Here’s how Time Magazine put it.
But even after controlling for nearly all imaginable variables — socioeconomic status, level of physical activity, number of close friends, quality of social support and so on — the researchers (a six-member team led by psychologist Charles Holahan of the University of Texas at Austin) found that over a 20-year period, mortality rates were highest for those who had never been drinkers, second-highest for heavy drinkers and lowest for moderate drinkers.
These are remarkable statistics. Even though heavy drinking is associated with higher risk for cirrhosis and several types of cancer (particularly cancers in the mouth and esophagus), heavy drinkers are less likely to die than people who have never drunk. One important reason is that alcohol lubricates so many social interactions, and social interactions are vital for maintaining mental and physical health. As I pointed out last year, nondrinkers show greater signs of depression than those who allow themselves to join the party.
That said, the new study provides the strongest evidence yet that moderate drinking is not only fun but good for you. So make mine a double.
Of course, the researchers bend over backwards to make sure no one thinks they might be advocating for drinking. Heaven forbid. That’s been pretty much SOP for academic papers that have findings at odds with the anti-alcohol community for as long as I can remember.

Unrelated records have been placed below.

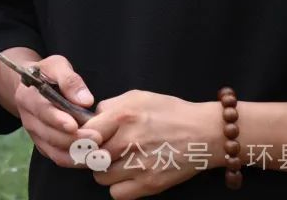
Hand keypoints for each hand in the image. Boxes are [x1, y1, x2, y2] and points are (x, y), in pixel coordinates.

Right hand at [14, 55, 95, 167]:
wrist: (34, 86)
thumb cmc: (48, 74)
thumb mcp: (57, 65)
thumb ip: (70, 80)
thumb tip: (85, 101)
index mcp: (27, 97)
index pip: (41, 111)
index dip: (57, 120)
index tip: (75, 125)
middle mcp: (29, 119)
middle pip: (49, 135)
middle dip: (74, 139)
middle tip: (98, 138)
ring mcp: (36, 135)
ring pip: (54, 151)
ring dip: (77, 154)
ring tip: (98, 151)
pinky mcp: (44, 145)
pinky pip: (59, 158)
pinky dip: (76, 161)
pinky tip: (94, 157)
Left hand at [77, 90, 222, 198]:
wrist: (205, 133)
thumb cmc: (170, 112)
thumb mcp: (137, 97)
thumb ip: (109, 107)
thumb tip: (89, 119)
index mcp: (122, 117)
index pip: (83, 134)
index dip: (81, 138)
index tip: (85, 140)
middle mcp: (127, 141)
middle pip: (88, 157)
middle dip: (92, 154)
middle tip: (102, 150)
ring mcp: (138, 165)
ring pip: (99, 176)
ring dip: (104, 171)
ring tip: (117, 161)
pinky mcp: (149, 184)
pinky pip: (116, 193)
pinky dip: (118, 187)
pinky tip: (127, 175)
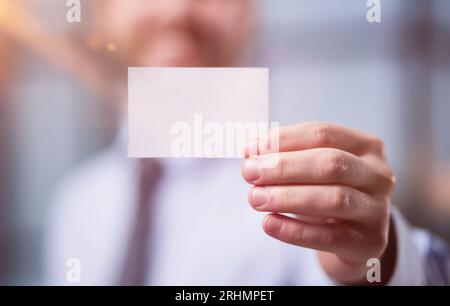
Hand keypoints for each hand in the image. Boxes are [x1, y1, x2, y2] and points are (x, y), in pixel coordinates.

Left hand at [241, 122, 396, 283]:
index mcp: (365, 146)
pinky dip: (294, 231)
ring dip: (287, 197)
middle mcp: (379, 174)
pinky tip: (269, 224)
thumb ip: (284, 156)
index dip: (283, 139)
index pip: (322, 134)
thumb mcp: (310, 168)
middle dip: (284, 167)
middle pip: (330, 163)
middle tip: (249, 173)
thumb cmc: (326, 191)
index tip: (250, 149)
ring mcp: (378, 209)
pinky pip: (329, 236)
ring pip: (334, 198)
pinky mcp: (369, 241)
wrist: (352, 235)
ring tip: (255, 198)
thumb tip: (251, 149)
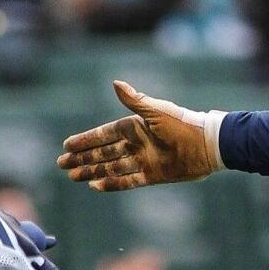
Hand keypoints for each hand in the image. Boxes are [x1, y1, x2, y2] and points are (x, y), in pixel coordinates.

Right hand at [58, 81, 219, 190]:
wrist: (206, 145)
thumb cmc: (182, 124)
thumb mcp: (156, 111)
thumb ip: (134, 100)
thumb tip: (115, 83)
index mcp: (135, 126)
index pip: (103, 134)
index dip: (85, 140)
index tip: (67, 145)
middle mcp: (136, 143)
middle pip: (103, 152)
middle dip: (82, 158)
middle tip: (62, 163)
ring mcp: (143, 160)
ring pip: (111, 167)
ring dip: (92, 171)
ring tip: (73, 176)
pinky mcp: (152, 175)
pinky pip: (127, 180)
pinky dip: (111, 183)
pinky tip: (95, 186)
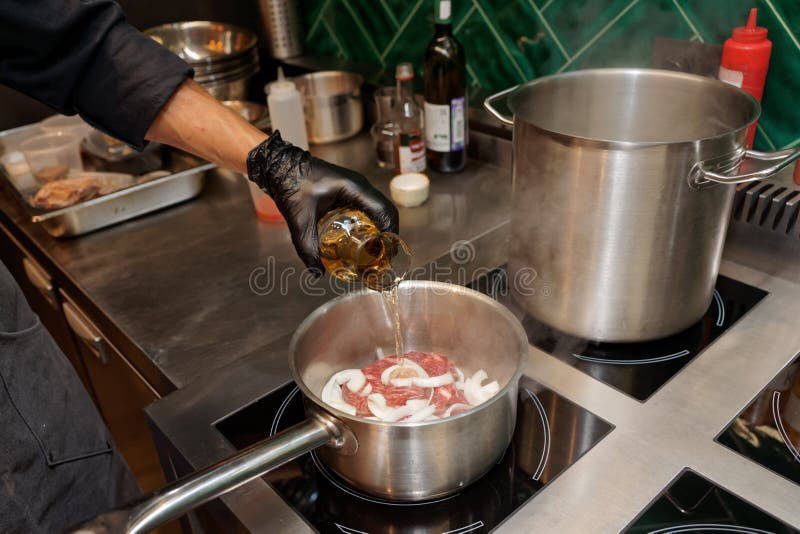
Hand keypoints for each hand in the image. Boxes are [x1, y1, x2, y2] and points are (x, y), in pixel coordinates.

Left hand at [246, 131, 398, 271]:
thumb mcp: (299, 220)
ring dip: (381, 228)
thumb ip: (307, 247)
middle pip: (385, 211)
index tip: (388, 253)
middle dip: (388, 234)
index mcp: (354, 188)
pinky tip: (363, 239)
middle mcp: (360, 186)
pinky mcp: (349, 190)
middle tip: (384, 257)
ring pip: (378, 209)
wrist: (279, 166)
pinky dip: (371, 223)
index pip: (384, 210)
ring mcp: (356, 187)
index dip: (391, 233)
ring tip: (376, 251)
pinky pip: (367, 207)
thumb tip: (317, 273)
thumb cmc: (290, 184)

If they discovered tomorrow that chocolate cured cancer, do you think there would be warnings about the dangers of obesity attached to it? My point is everything has consequences but it seems that alcohol continues to carry a stigma that most others do not.
Still, this is great news.
AMEN! I could overrun you w/examples of living family, friends, &/or acquaintances age 80+ (& a few now dead who lived past 80) who drank alcohol most of their adulthood (& likely well before turning 21). Is there enough duct tape available to silence the neo-prohbes?
Jeff Gemutliche says
So, what about the feature on ABC News tonight (9-1-10) with Diane Sawyer tonight saying that drinking causes cancer via the basic metaboling path—worse in women?
Jay Brooks says
I didn’t see that one, but the mortality study didn’t show a difference for gender as far I know. There have been other studies that have shown certain cancer risks for women who drink alcohol (I forget if that was moderate or heavy female drinkers). There are individual diseases that put women (and men) at greater risk depending on their level of alcohol consumption, so obviously individuals with a genetic predisposition for those should take that into account. The meta-studies and those looking at total mortality I believe look at all risk and overall show the results as shown, with the other factors accounted for. As a result, they are in no way invalidated by individual studies like the one you reference.